Все трое слыли бывалыми пьяницами, так что Юрген лег в постель, изрядно набравшись, готовый к чему угодно. Позднее он сел в постели и обнаружил, что все происходит именно так, как он и подозревал. Комнату посетили духи, и у изножья его ложа находились два призрака: один — нахальный на вид, искоса поглядывавший фантом в старомодных доспехах, а с ним — прекрасная бледная дама в ниспадающей складками белой одежде.
— Доброе вам обоим утро, — сказал Юрген, — и прошу прощения, что не могу выразить, как рад вас видеть. Хотя вы весьма желанные гости, раз можете находиться в комнате бесшумно. — Видя, что оба фантома выглядят озадаченными, Юрген продолжил объяснения: — В прошлом году, когда я ездил по делам в Вестфалию, мне, на беду, пришлось провести ночь в населенном духами Нейедесбергском замке, где я вообще не мог заснуть. Там за главного был один призрак, который упорно звенел тяжелыми железными цепями и уныло стонал всю ночь напролет. Ближе к утру он преобразился в чудовищного кота и забрался на спинку моей кровати. Сидя на ней, он выл до рассвета. А так как я несведущ в немецком, то был манер. Сейчас же я надеюсь, что как соотечественники или, говоря более точно, бывшие соотечественники, вы оцените, что такое поведение не лезет ни в какие ворота.
— Мессир, — сказал призрак мужчины и распрямился во весь рост, — вы виновны в том, что нахально питаете такое подозрение. Я могу лишь надеяться, что оно проистекает из вашего неведения.
— Ибо я уверена, — вставила дама, — что мне всегда не нравились коты, и у нас в замке их никогда не было.
— Простите мою прямоту, мессир, — продолжил призрак — мужчина, — но вы не можете вращаться в благородном обществе, если на самом деле не в силах отличить представителей семейства кошачьих от членов правящей династии Глатиона.

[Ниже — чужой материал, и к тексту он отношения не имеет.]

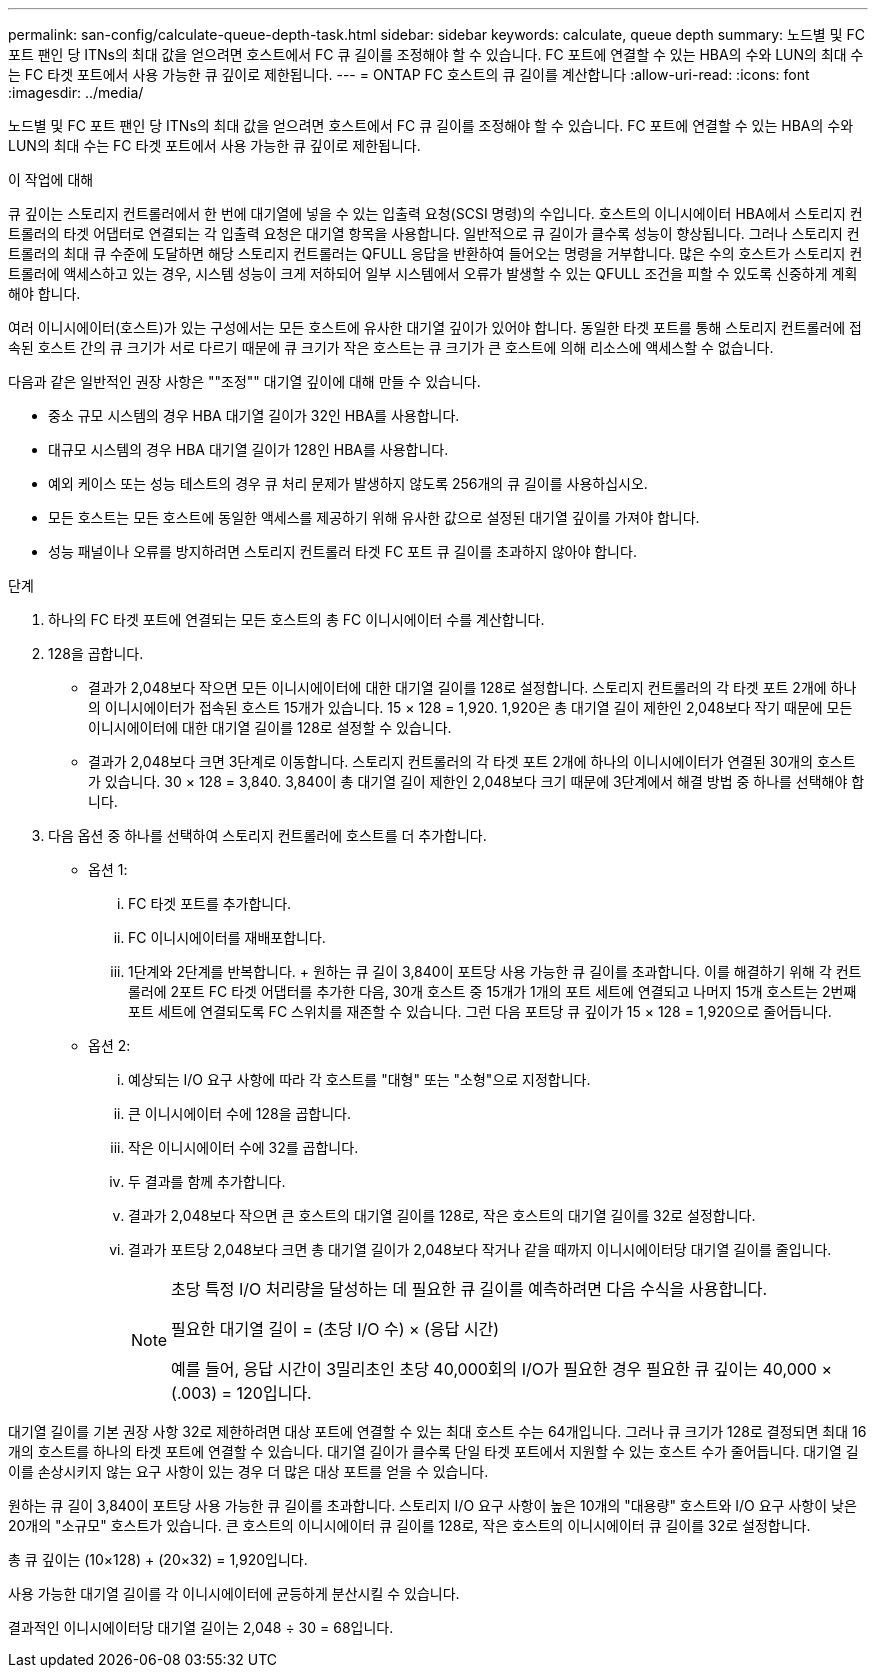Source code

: ---
permalink: san-config/calculate-queue-depth-task.html 
sidebar: sidebar 
keywords: calculate, queue depth 
summary: 노드별 및 FC 포트 팬인 당 ITNs의 최대 값을 얻으려면 호스트에서 FC 큐 길이를 조정해야 할 수 있습니다. FC 포트에 연결할 수 있는 HBA의 수와 LUN의 최대 수는 FC 타겟 포트에서 사용 가능한 큐 깊이로 제한됩니다. 
---
= ONTAP FC 호스트의 큐 길이를 계산합니다
:allow-uri-read: 
:icons: font
:imagesdir: ../media/


[role="lead"]
노드별 및 FC 포트 팬인 당 ITNs의 최대 값을 얻으려면 호스트에서 FC 큐 길이를 조정해야 할 수 있습니다. FC 포트에 연결할 수 있는 HBA의 수와 LUN의 최대 수는 FC 타겟 포트에서 사용 가능한 큐 깊이로 제한됩니다.

.이 작업에 대해
큐 깊이는 스토리지 컨트롤러에서 한 번에 대기열에 넣을 수 있는 입출력 요청(SCSI 명령)의 수입니다. 호스트의 이니시에이터 HBA에서 스토리지 컨트롤러의 타겟 어댑터로 연결되는 각 입출력 요청은 대기열 항목을 사용합니다. 일반적으로 큐 길이가 클수록 성능이 향상됩니다. 그러나 스토리지 컨트롤러의 최대 큐 수준에 도달하면 해당 스토리지 컨트롤러는 QFULL 응답을 반환하여 들어오는 명령을 거부합니다. 많은 수의 호스트가 스토리지 컨트롤러에 액세스하고 있는 경우, 시스템 성능이 크게 저하되어 일부 시스템에서 오류가 발생할 수 있는 QFULL 조건을 피할 수 있도록 신중하게 계획해야 합니다.

여러 이니시에이터(호스트)가 있는 구성에서는 모든 호스트에 유사한 대기열 깊이가 있어야 합니다. 동일한 타겟 포트를 통해 스토리지 컨트롤러에 접속된 호스트 간의 큐 크기가 서로 다르기 때문에 큐 크기가 작은 호스트는 큐 크기가 큰 호스트에 의해 리소스에 액세스할 수 없습니다.

다음과 같은 일반적인 권장 사항은 ""조정"" 대기열 깊이에 대해 만들 수 있습니다.

* 중소 규모 시스템의 경우 HBA 대기열 길이가 32인 HBA를 사용합니다.
* 대규모 시스템의 경우 HBA 대기열 길이가 128인 HBA를 사용합니다.
* 예외 케이스 또는 성능 테스트의 경우 큐 처리 문제가 발생하지 않도록 256개의 큐 길이를 사용하십시오.
* 모든 호스트는 모든 호스트에 동일한 액세스를 제공하기 위해 유사한 값으로 설정된 대기열 깊이를 가져야 합니다.
* 성능 패널이나 오류를 방지하려면 스토리지 컨트롤러 타겟 FC 포트 큐 길이를 초과하지 않아야 합니다.


.단계
. 하나의 FC 타겟 포트에 연결되는 모든 호스트의 총 FC 이니시에이터 수를 계산합니다.
. 128을 곱합니다.
+
** 결과가 2,048보다 작으면 모든 이니시에이터에 대한 대기열 길이를 128로 설정합니다. 스토리지 컨트롤러의 각 타겟 포트 2개에 하나의 이니시에이터가 접속된 호스트 15개가 있습니다. 15 × 128 = 1,920. 1,920은 총 대기열 길이 제한인 2,048보다 작기 때문에 모든 이니시에이터에 대한 대기열 길이를 128로 설정할 수 있습니다.
** 결과가 2,048보다 크면 3단계로 이동합니다. 스토리지 컨트롤러의 각 타겟 포트 2개에 하나의 이니시에이터가 연결된 30개의 호스트가 있습니다. 30 × 128 = 3,840. 3,840이 총 대기열 길이 제한인 2,048보다 크기 때문에 3단계에서 해결 방법 중 하나를 선택해야 합니다.


. 다음 옵션 중 하나를 선택하여 스토리지 컨트롤러에 호스트를 더 추가합니다.
+
** 옵션 1:
+
... FC 타겟 포트를 추가합니다.
... FC 이니시에이터를 재배포합니다.
... 1단계와 2단계를 반복합니다. + 원하는 큐 길이 3,840이 포트당 사용 가능한 큐 길이를 초과합니다. 이를 해결하기 위해 각 컨트롤러에 2포트 FC 타겟 어댑터를 추가한 다음, 30개 호스트 중 15개가 1개의 포트 세트에 연결되고 나머지 15개 호스트는 2번째 포트 세트에 연결되도록 FC 스위치를 재존할 수 있습니다. 그런 다음 포트당 큐 깊이가 15 × 128 = 1,920으로 줄어듭니다.


** 옵션 2:
+
... 예상되는 I/O 요구 사항에 따라 각 호스트를 "대형" 또는 "소형"으로 지정합니다.
... 큰 이니시에이터 수에 128을 곱합니다.
... 작은 이니시에이터 수에 32를 곱합니다.
... 두 결과를 함께 추가합니다.
... 결과가 2,048보다 작으면 큰 호스트의 대기열 길이를 128로, 작은 호스트의 대기열 길이를 32로 설정합니다.
... 결과가 포트당 2,048보다 크면 총 대기열 길이가 2,048보다 작거나 같을 때까지 이니시에이터당 대기열 길이를 줄입니다.
+
[NOTE]
====
초당 특정 I/O 처리량을 달성하는 데 필요한 큐 길이를 예측하려면 다음 수식을 사용합니다.

필요한 대기열 길이 = (초당 I/O 수) × (응답 시간)

예를 들어, 응답 시간이 3밀리초인 초당 40,000회의 I/O가 필요한 경우 필요한 큐 깊이는 40,000 × (.003) = 120입니다.

====






대기열 길이를 기본 권장 사항 32로 제한하려면 대상 포트에 연결할 수 있는 최대 호스트 수는 64개입니다. 그러나 큐 크기가 128로 결정되면 최대 16개의 호스트를 하나의 타겟 포트에 연결할 수 있습니다. 대기열 길이가 클수록 단일 타겟 포트에서 지원할 수 있는 호스트 수가 줄어듭니다. 대기열 길이를 손상시키지 않는 요구 사항이 있는 경우 더 많은 대상 포트를 얻을 수 있습니다.

원하는 큐 길이 3,840이 포트당 사용 가능한 큐 길이를 초과합니다. 스토리지 I/O 요구 사항이 높은 10개의 "대용량" 호스트와 I/O 요구 사항이 낮은 20개의 "소규모" 호스트가 있습니다. 큰 호스트의 이니시에이터 큐 길이를 128로, 작은 호스트의 이니시에이터 큐 길이를 32로 설정합니다.

총 큐 깊이는 (10×128) + (20×32) = 1,920입니다.

사용 가능한 대기열 길이를 각 이니시에이터에 균등하게 분산시킬 수 있습니다.

결과적인 이니시에이터당 대기열 길이는 2,048 ÷ 30 = 68입니다.
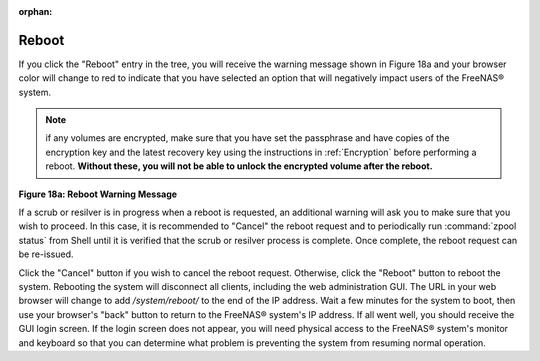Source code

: :orphan:

.. _Reboot:

Reboot
======

If you click the "Reboot" entry in the tree, you will receive the warning message shown in Figure 18a and your browser color will change to red to indicate
that you have selected an option that will negatively impact users of the FreeNAS® system.

.. note:: if any volumes are encrypted, make sure that you have set the passphrase and have copies of the encryption key and the latest recovery key using the
   instructions in :ref:`Encryption` before performing a reboot. **Without these, you will not be able to unlock the encrypted volume after the reboot.**

**Figure 18a: Reboot Warning Message**

|reboot.png|

.. |reboot.png| image:: images/reboot.png
    :width: 6.0in
    :height: 1.9in

If a scrub or resilver is in progress when a reboot is requested, an additional warning will ask you to make sure that you wish to proceed. In this case, it
is recommended to "Cancel" the reboot request and to periodically run :command:`zpool status` from Shell until it is verified that the scrub or resilver
process is complete. Once complete, the reboot request can be re-issued.

Click the "Cancel" button if you wish to cancel the reboot request. Otherwise, click the "Reboot" button to reboot the system. Rebooting the system will
disconnect all clients, including the web administration GUI. The URL in your web browser will change to add */system/reboot/* to the end of the IP address.
Wait a few minutes for the system to boot, then use your browser's "back" button to return to the FreeNAS® system's IP address. If all went well, you should
receive the GUI login screen. If the login screen does not appear, you will need physical access to the FreeNAS® system's monitor and keyboard so that you
can determine what problem is preventing the system from resuming normal operation.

— Я видел вдовствующих королев, которые оправдывали подобное замешательство, — заметил Юрген. — Все же умоляю простить меня, потому что я не имел представления, что обращаюсь к августейшим особам.

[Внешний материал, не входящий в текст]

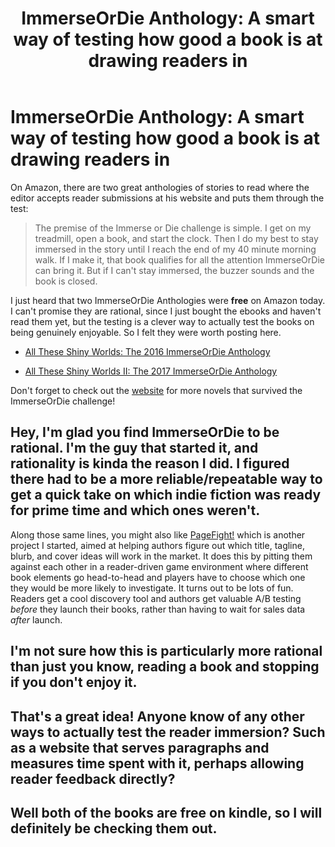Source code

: #+TITLE: ImmerseOrDie Anthology: A smart way of testing how good a book is at drawing readers in

* ImmerseOrDie Anthology: A smart way of testing how good a book is at drawing readers in
:PROPERTIES:
:Author: xamueljones
:Score: 26
:DateUnix: 1500404645.0
:DateShort: 2017-Jul-18
:END:
On Amazon, there are two great anthologies of stories to read where the editor accepts reader submissions at his website and puts them through the test:

#+begin_quote
  The premise of the Immerse or Die challenge is simple. I get on my treadmill, open a book, and start the clock. Then I do my best to stay immersed in the story until I reach the end of my 40 minute morning walk. If I make it, that book qualifies for all the attention ImmerseOrDie can bring it. But if I can't stay immersed, the buzzer sounds and the book is closed.
#+end_quote

I just heard that two ImmerseOrDie Anthologies were *free* on Amazon today. I can't promise they are rational, since I just bought the ebooks and haven't read them yet, but the testing is a clever way to actually test the books on being genuinely enjoyable. So I felt they were worth posting here.

- [[https://www.amazon.com/gp/product/B01B8IZIM2/ref=series_rw_dp_sw][All These Shiny Worlds: The 2016 ImmerseOrDie Anthology]]

- [[https://www.amazon.com/dp/B072Q1WKVS][All These Shiny Worlds II: The 2017 ImmerseOrDie Anthology]]

Don't forget to check out the [[http://creativityhacker.ca/immerse-or-die/][website]] for more novels that survived the ImmerseOrDie challenge!


** Hey, I'm glad you find ImmerseOrDie to be rational. I'm the guy that started it, and rationality is kinda the reason I did. I figured there had to be a more reliable/repeatable way to get a quick take on which indie fiction was ready for prime time and which ones weren't.

Along those same lines, you might also like [[http://page-fight.com][PageFight!]] which is another project I started, aimed at helping authors figure out which title, tagline, blurb, and cover ideas will work in the market. It does this by pitting them against each other in a reader-driven game environment where different book elements go head-to-head and players have to choose which one they would be more likely to investigate. It turns out to be lots of fun. Readers get a cool discovery tool and authors get valuable A/B testing /before/ they launch their books, rather than having to wait for sales data /after/ launch.
:PROPERTIES:
:Author: JeffersonSmithAuthor
:Score: 9
:DateUnix: 1500473038.0
:DateShort: 2017-Jul-19
:END:


** I'm not sure how this is particularly more rational than just you know, reading a book and stopping if you don't enjoy it.
:PROPERTIES:
:Author: RMcD94
:Score: 5
:DateUnix: 1500488315.0
:DateShort: 2017-Jul-19
:END:


** That's a great idea! Anyone know of any other ways to actually test the reader immersion? Such as a website that serves paragraphs and measures time spent with it, perhaps allowing reader feedback directly?
:PROPERTIES:
:Author: SunMystic
:Score: 2
:DateUnix: 1500457362.0
:DateShort: 2017-Jul-19
:END:


** Well both of the books are free on kindle, so I will definitely be checking them out.
:PROPERTIES:
:Author: trekie140
:Score: 1
:DateUnix: 1500473785.0
:DateShort: 2017-Jul-19
:END:
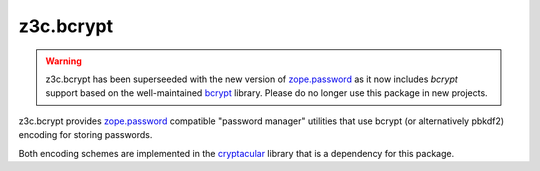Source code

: ============
 z3c.bcrypt
============

.. warning:: z3c.bcrypt has been superseeded with the new version of
            `zope.password`_ as it now includes `bcrypt` support based on
            the well-maintained `bcrypt`_ library. Please do no longer use
            this package in new projects.

z3c.bcrypt provides `zope.password`_ compatible "password manager" utilities
that use bcrypt (or alternatively pbkdf2) encoding for storing passwords.

Both encoding schemes are implemented in the cryptacular_ library that is
a dependency for this package.

.. _`zope.password`: https://pypi.org/project/zope.password/
.. _cryptacular: https://pypi.org/project/cryptacular/
.. _`bcrypt`: https://pypi.org/project/bcrypt/
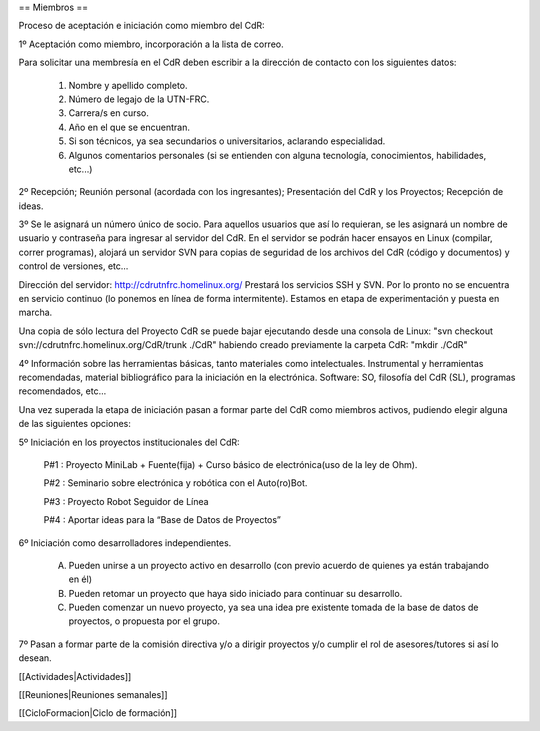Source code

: == Miembros ==

Proceso de aceptación e iniciación como miembro del CdR: 

1º Aceptación como miembro, incorporación a la lista de correo.

Para solicitar una membresía en el CdR deben escribir a la dirección de contacto con los siguientes datos:

   1.

      Nombre y apellido completo.
   2.

      Número de legajo de la UTN-FRC.
   3.

      Carrera/s en curso.
   4.

      Año en el que se encuentran.
   5.

      Si son técnicos, ya sea secundarios o universitarios, aclarando especialidad.
   6.

      Algunos comentarios personales (si se entienden con alguna tecnología, conocimientos, habilidades, etc...)

2º Recepción; Reunión personal (acordada con los ingresantes); Presentación del CdR y los Proyectos; Recepción de ideas.

3º Se le asignará un número único de socio. Para aquellos usuarios que así lo requieran, se les asignará un nombre de usuario y contraseña para ingresar al servidor del CdR. En el servidor se podrán hacer ensayos en Linux (compilar, correr programas), alojará un servidor SVN para copias de seguridad de los archivos del CdR (código y documentos) y control de versiones, etc...

Dirección del servidor: http://cdrutnfrc.homelinux.org/ Prestará los servicios SSH y SVN. Por lo pronto no se encuentra en servicio continuo (lo ponemos en línea de forma intermitente). Estamos en etapa de experimentación y puesta en marcha.

Una copia de sólo lectura del Proyecto CdR se puede bajar ejecutando desde una consola de Linux: "svn checkout svn://cdrutnfrc.homelinux.org/CdR/trunk ./CdR" habiendo creado previamente la carpeta CdR: "mkdir ./CdR"

4º Información sobre las herramientas básicas, tanto materiales como intelectuales. Instrumental y herramientas recomendadas, material bibliográfico para la iniciación en la electrónica. Software: SO, filosofía del CdR (SL), programas recomendados, etc...

Una vez superada la etapa de iniciación pasan a formar parte del CdR como miembros activos, pudiendo elegir alguna de las siguientes opciones:

5º Iniciación en los proyectos institucionales del CdR:

   P#1 : Proyecto MiniLab + Fuente(fija) + Curso básico de electrónica(uso de la ley de Ohm).

   P#2 : Seminario sobre electrónica y robótica con el Auto(ro)Bot.

   P#3 : Proyecto Robot Seguidor de Línea

   P#4 : Aportar ideas para la “Base de Datos de Proyectos”

6º Iniciación como desarrolladores independientes.

    A) Pueden unirse a un proyecto activo en desarrollo (con previo acuerdo de quienes ya están trabajando en él)

    B) Pueden retomar un proyecto que haya sido iniciado para continuar su desarrollo.

    C) Pueden comenzar un nuevo proyecto, ya sea una idea pre existente tomada de la base de datos de proyectos, o propuesta por el grupo.

7º Pasan a formar parte de la comisión directiva y/o a dirigir proyectos y/o cumplir el rol de asesores/tutores si así lo desean.


[[Actividades|Actividades]]

[[Reuniones|Reuniones semanales]]

[[CicloFormacion|Ciclo de formación]]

— Я — король Смойт, — объяснил фантом — мужчина, — а это моя девятая жена, королева Сильвия Терея.
Юрген поклонился так изящно, как (льстил он себе) только было возможно при таких обстоятельствах. Не так — то легко изящно поклониться, сидя в постели.
— Весьма часто я слышал о вас, король Смойт, — сказал Юрген. — Вы — дедушка Гогирвана Гора и убили свою девятую жену, и восьмую жену, и пятую жену, и третью жену тоже. Вас прозвали Черным Королем, так как вы имели репутацию самого безнравственного монарха, который когда — либо правил Глатионом и Красными Островами.

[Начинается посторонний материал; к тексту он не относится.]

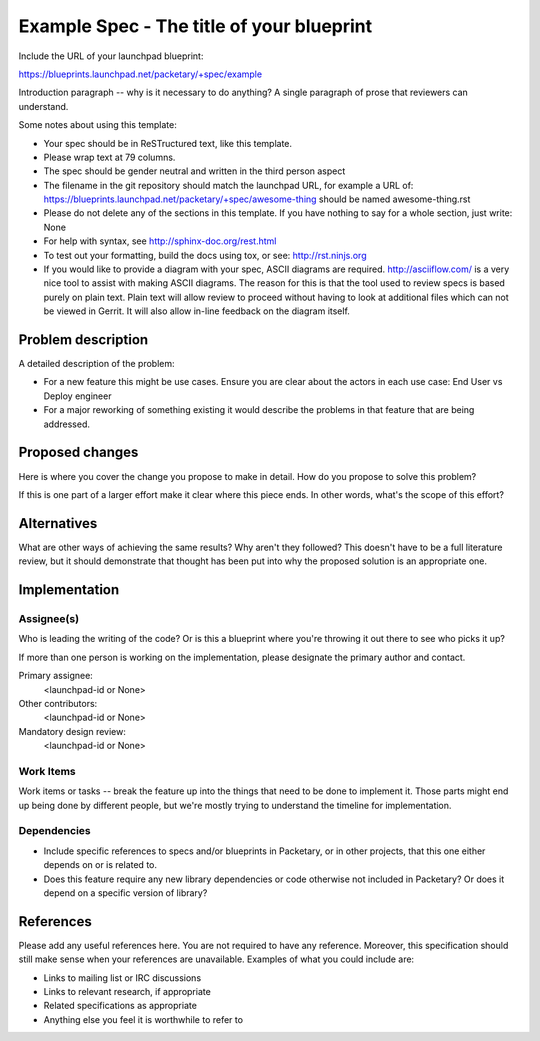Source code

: ..
 This work is licensed under a Creative Commons Attribution 3.0 Unported
 License.

 http://creativecommons.org/licenses/by/3.0/legalcode

==========================================
Example Spec - The title of your blueprint
==========================================

Include the URL of your launchpad blueprint:

https://blueprints.launchpad.net/packetary/+spec/example

Introduction paragraph -- why is it necessary to do anything?
A single paragraph of prose that reviewers can understand.

Some notes about using this template:

* Your spec should be in ReSTructured text, like this template.

* Please wrap text at 79 columns.

* The spec should be gender neutral and written in the third person aspect

* The filename in the git repository should match the launchpad URL, for
  example a URL of:
  https://blueprints.launchpad.net/packetary/+spec/awesome-thing
  should be named awesome-thing.rst

* Please do not delete any of the sections in this template.  If you have
  nothing to say for a whole section, just write: None

* For help with syntax, see http://sphinx-doc.org/rest.html

* To test out your formatting, build the docs using tox, or see:
  http://rst.ninjs.org

* If you would like to provide a diagram with your spec, ASCII diagrams are
  required.  http://asciiflow.com/ is a very nice tool to assist with making
  ASCII diagrams.  The reason for this is that the tool used to review specs is
  based purely on plain text.  Plain text will allow review to proceed without
  having to look at additional files which can not be viewed in Gerrit.  It
  will also allow in-line feedback on the diagram itself.


--------------------
Problem description
--------------------

A detailed description of the problem:

* For a new feature this might be use cases. Ensure you are clear about the
  actors in each use case: End User vs Deploy engineer

* For a major reworking of something existing it would describe the
  problems in that feature that are being addressed.


----------------
Proposed changes
----------------

Here is where you cover the change you propose to make in detail. How do you
propose to solve this problem?

If this is one part of a larger effort make it clear where this piece ends. In
other words, what's the scope of this effort?


------------
Alternatives
------------

What are other ways of achieving the same results? Why aren't they followed?
This doesn't have to be a full literature review, but it should demonstrate
that thought has been put into why the proposed solution is an appropriate one.


--------------
Implementation
--------------


Assignee(s)
===========

Who is leading the writing of the code? Or is this a blueprint where you're
throwing it out there to see who picks it up?

If more than one person is working on the implementation, please designate the
primary author and contact.

Primary assignee:
  <launchpad-id or None>

Other contributors:
  <launchpad-id or None>

Mandatory design review:
  <launchpad-id or None>


Work Items
==========

Work items or tasks -- break the feature up into the things that need to be
done to implement it. Those parts might end up being done by different people,
but we're mostly trying to understand the timeline for implementation.


Dependencies
============

* Include specific references to specs and/or blueprints in Packetary,
  or in other projects, that this one either depends on or is related to.

* Does this feature require any new library dependencies or code otherwise not
  included in Packetary? Or does it depend on a specific version of library?


----------
References
----------

Please add any useful references here. You are not required to have any
reference. Moreover, this specification should still make sense when your
references are unavailable. Examples of what you could include are:

* Links to mailing list or IRC discussions

* Links to relevant research, if appropriate

* Related specifications as appropriate

* Anything else you feel it is worthwhile to refer to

Юргену показалось, что король Смойт проявил некоторое смущение, но трудно определить, когда призрак рдеет от стыда.
— Вероятно, обо мне выражались подобным образом, — проговорил Смойт, — ибо соседи — страшные сплетники, а мне не везло в браках. И я сожалею, с горечью сожалею, но признаю, что в миг крайнего, однако не совсем уж ничем не вызванного возбуждения я умертвил даму, которую вы сейчас лицезреете.
— А я уверена, что моей вины тут нет, — сказала Сильвия Терея.
— Несомненно, моя дорогая, ты сопротивлялась изо всех сил, и мне бы лишь хотелось, чтоб ты была более крупной и здоровой женщиной. Но, полагаю, вы можете сейчас ощутить, мессир, как глупо ожидать, что возвышенный король Глатиона и его королева, в которой он души не чает, сядут к вам на кровать и завоют?